在进程退出时,这段 cleanup 代码会被执行,但这时候 gc.collect 已经被设置为 None 了,所以会抛出异常

patricksuo avatar Feb 07 '25 13:02 patricksuo

你好,@patricksuo,谢谢你提出这个问题!我们的测试中还没有遇到过这类问题,可以麻烦你给一段代码帮助我们复现这个问题吗?谢谢!

hanhainebula avatar Feb 13 '25 14:02 hanhainebula

@hanhainebula 我本地是这样重现的: 1)加载模型 2)把模型放到全局变量 3) 调用 encode query 3)进程退出

from langchain_text_splitters import CharacterTextSplitter
from FlagEmbedding import BGEM3FlagModel


model = BGEM3FlagModel('BAAI/bge-m3', return_dense=True, return_sparse=True)


def search(query:str) :
    query_vector = model.encode_queries([query], batch_size=8, return_dense=True, return_sparse=True, convert_to_numpy=True)['dense_vecs']
    return query_vector
   
search("xxx")

进程退出时 gc.collect 被置为 None

patricksuo avatar Feb 14 '25 12:02 patricksuo

今天再试了一下,比较奇怪,可能不是一个可以确定复现的问题。

patricksuo avatar Feb 15 '25 07:02 patricksuo

Regarding this issue, I've edited the AbsEmbedder.py directly and the error is resolved. Could you please try this?
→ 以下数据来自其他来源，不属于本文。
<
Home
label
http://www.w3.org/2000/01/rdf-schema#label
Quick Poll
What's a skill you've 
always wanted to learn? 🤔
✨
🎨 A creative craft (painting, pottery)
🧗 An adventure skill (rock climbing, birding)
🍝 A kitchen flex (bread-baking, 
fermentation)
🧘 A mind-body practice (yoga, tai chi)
    def stop_self_pool(self):

        if self.pool is not None:
            self.stop_multi_process_pool(self.pool)
            self.pool = None
        try:
            self.model.to('cpu')
            torch.cuda.empty_cache()
        except:
            pass
        # gc.collect()
        if gc is not None and callable(gc.collect):
            gc.collect()

Erena-Kim avatar Mar 13 '25 04:03 Erena-Kim

@Erena-Kim Thank you for your response and for sharing the workaround!

Yes, your workaround does mitigate the problem.

That said, I still lean toward the view that the library’s use of del for resource cleanup might be a design misstep.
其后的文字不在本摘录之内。